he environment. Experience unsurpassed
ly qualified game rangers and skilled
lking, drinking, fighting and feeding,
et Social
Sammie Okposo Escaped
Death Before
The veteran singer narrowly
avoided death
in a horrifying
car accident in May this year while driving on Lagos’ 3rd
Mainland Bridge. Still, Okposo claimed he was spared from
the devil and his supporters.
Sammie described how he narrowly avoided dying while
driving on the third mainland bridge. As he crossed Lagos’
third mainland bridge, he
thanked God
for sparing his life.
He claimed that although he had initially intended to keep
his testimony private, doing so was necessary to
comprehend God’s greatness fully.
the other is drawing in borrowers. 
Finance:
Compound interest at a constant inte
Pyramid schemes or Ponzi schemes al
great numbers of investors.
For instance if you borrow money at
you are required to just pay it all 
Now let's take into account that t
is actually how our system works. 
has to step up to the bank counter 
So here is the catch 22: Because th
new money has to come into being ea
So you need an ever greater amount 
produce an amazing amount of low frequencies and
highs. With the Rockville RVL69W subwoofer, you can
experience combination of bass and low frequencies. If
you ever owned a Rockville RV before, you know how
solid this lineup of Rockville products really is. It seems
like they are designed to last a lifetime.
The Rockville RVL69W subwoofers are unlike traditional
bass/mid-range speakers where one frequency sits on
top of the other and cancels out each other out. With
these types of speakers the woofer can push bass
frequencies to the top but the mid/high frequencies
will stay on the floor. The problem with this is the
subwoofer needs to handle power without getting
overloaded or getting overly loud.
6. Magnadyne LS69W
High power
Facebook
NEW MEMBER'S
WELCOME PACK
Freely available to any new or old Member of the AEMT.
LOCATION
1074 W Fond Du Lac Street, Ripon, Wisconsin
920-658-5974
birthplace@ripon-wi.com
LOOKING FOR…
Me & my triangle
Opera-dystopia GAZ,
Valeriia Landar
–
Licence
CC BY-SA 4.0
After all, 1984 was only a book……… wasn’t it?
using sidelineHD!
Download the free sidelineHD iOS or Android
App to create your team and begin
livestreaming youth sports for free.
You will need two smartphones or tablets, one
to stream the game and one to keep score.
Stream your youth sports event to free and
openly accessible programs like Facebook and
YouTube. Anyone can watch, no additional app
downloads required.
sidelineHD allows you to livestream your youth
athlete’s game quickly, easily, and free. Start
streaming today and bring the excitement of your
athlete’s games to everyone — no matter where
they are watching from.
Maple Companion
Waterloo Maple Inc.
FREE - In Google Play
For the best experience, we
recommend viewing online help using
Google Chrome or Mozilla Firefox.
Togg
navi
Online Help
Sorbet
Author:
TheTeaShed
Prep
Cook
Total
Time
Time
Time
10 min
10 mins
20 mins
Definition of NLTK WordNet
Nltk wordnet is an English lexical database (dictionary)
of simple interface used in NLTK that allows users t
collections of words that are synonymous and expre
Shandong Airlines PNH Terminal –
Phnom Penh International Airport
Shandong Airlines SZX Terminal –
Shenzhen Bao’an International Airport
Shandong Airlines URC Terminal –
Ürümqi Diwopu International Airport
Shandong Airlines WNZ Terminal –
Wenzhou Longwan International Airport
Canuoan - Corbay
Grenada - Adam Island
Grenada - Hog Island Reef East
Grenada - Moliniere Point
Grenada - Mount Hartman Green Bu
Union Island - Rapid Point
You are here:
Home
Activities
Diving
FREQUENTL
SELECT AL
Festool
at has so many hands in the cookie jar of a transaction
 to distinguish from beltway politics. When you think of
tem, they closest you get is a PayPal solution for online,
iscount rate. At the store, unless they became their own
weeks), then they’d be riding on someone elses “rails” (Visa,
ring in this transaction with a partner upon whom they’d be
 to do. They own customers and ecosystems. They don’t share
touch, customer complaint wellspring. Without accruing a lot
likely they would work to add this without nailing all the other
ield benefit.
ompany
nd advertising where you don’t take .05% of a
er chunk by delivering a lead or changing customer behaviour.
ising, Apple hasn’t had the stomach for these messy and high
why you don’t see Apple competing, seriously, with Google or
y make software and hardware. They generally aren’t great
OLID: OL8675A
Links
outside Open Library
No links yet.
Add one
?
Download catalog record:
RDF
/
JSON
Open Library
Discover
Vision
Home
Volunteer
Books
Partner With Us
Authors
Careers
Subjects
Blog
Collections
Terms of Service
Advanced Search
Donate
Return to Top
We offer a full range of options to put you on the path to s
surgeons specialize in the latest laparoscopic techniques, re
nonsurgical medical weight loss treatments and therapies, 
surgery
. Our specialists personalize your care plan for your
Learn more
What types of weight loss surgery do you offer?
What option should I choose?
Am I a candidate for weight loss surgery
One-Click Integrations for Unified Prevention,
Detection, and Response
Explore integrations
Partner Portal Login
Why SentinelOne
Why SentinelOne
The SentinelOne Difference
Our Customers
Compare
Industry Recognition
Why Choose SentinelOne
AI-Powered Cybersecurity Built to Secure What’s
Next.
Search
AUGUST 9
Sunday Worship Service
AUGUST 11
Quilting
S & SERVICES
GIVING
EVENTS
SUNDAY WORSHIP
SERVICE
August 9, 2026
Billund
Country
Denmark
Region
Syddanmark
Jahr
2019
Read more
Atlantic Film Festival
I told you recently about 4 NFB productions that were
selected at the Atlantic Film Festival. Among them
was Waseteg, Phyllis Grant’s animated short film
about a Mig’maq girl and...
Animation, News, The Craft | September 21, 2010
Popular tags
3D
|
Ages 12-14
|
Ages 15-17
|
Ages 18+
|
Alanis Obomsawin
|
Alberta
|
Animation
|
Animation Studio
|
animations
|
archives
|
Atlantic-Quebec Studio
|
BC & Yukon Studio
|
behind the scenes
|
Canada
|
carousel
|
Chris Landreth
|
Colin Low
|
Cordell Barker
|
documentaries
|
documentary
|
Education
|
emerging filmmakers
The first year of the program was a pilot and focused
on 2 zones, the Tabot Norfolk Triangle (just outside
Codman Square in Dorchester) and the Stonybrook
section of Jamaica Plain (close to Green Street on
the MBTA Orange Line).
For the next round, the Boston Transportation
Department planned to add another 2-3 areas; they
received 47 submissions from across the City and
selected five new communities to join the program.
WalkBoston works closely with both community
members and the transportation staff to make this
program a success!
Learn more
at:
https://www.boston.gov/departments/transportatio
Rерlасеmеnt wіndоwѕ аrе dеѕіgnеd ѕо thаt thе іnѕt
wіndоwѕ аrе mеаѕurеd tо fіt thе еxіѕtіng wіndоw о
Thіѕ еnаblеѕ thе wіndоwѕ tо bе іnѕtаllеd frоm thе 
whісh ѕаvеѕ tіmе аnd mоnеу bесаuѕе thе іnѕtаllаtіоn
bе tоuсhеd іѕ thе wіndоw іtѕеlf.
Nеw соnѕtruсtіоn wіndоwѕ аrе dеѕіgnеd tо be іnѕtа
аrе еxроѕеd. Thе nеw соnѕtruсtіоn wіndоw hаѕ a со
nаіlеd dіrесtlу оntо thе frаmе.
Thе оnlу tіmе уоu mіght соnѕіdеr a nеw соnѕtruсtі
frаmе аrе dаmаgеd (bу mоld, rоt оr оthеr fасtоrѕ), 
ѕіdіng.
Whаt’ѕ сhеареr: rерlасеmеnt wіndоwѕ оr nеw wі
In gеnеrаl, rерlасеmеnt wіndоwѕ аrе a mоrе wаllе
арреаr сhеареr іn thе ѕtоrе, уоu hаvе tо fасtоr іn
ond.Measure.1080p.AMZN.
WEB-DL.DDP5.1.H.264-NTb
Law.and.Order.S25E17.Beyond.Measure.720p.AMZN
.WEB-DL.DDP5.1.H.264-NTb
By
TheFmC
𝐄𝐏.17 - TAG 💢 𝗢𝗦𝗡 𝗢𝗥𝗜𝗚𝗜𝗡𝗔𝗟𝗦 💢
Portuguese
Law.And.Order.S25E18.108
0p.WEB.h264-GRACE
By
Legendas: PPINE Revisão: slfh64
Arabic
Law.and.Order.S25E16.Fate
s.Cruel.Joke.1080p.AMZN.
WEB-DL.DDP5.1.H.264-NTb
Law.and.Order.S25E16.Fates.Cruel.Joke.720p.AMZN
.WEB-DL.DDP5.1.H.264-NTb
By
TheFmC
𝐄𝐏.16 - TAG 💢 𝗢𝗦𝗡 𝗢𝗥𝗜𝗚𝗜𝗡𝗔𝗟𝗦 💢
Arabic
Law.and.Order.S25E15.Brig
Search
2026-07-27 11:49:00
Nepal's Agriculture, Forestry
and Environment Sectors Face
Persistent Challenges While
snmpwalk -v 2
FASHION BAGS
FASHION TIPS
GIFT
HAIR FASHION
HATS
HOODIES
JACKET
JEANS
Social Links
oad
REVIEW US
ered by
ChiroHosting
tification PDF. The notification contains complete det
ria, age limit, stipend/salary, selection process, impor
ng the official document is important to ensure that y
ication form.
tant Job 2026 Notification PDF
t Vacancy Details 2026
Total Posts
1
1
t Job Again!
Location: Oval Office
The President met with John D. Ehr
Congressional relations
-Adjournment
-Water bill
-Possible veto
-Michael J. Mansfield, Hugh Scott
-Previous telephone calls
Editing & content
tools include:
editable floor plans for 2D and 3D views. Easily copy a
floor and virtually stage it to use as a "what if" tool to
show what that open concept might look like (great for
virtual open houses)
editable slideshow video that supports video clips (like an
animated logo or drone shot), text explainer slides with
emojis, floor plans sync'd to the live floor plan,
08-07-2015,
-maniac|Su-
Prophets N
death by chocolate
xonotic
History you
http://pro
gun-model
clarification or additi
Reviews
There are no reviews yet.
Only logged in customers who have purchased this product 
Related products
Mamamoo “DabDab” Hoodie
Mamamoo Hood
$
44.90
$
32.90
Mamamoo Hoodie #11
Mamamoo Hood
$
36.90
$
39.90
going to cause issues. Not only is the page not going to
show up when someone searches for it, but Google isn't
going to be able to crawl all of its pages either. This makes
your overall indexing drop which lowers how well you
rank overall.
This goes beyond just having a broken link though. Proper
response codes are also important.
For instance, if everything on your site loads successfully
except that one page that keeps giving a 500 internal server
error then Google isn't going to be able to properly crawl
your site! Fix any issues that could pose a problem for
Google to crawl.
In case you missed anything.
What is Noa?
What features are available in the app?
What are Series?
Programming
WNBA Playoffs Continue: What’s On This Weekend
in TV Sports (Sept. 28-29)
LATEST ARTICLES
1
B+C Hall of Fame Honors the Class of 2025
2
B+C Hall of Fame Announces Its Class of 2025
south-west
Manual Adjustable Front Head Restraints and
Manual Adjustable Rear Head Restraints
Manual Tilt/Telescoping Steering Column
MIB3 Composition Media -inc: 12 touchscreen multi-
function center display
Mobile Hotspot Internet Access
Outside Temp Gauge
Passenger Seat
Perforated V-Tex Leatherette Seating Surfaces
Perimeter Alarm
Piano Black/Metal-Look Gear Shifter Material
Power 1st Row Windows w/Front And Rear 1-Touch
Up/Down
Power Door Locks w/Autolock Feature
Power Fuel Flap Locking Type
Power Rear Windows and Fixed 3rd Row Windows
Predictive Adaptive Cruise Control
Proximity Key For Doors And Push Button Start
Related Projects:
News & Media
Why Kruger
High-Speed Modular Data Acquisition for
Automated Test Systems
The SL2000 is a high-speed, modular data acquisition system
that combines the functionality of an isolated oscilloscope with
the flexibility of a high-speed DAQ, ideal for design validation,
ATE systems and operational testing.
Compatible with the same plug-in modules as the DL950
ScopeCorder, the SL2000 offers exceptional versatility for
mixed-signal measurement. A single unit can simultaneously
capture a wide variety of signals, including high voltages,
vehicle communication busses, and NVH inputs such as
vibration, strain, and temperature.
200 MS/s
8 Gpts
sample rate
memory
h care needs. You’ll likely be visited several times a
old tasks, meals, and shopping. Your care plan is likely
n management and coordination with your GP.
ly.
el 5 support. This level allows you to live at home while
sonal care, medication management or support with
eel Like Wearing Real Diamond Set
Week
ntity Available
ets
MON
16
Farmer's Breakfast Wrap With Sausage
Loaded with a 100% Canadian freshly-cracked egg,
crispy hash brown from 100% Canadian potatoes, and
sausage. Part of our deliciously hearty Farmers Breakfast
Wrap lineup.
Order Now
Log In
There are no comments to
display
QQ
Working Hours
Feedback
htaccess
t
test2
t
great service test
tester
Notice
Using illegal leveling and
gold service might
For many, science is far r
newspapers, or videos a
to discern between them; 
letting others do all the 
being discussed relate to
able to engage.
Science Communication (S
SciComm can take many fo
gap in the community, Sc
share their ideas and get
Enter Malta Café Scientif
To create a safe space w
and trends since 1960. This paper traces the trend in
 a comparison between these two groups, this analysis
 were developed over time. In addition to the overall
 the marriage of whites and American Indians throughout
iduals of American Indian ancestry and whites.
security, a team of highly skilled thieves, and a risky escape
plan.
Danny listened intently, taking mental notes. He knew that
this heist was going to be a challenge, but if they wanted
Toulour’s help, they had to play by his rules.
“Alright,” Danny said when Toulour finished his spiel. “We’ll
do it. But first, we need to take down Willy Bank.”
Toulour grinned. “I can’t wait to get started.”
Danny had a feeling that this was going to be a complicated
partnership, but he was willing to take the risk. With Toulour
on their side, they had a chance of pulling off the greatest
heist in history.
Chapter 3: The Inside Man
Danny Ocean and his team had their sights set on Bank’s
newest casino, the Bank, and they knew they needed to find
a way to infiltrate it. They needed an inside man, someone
===
_WORK TASK_
Look above for the line holding "great service test". Print it and every line after it, exactly, through the line holding "the marriage of".

_SOLUTION FOR THIS PROBLEM_
great service test
tester
Notice
Using illegal leveling and
gold service might
For many, science is far r
newspapers, or videos a
to discern between them; 
letting others do all the 
being discussed relate to
able to engage.
Science Communication (S
SciComm can take many fo
gap in the community, Sc
share their ideas and get
Enter Malta Café Scientif
To create a safe space w
and trends since 1960. This paper traces the trend in
 a comparison between these two groups, this analysis
 were developed over time. In addition to the overall
 the marriage of whites and American Indians throughout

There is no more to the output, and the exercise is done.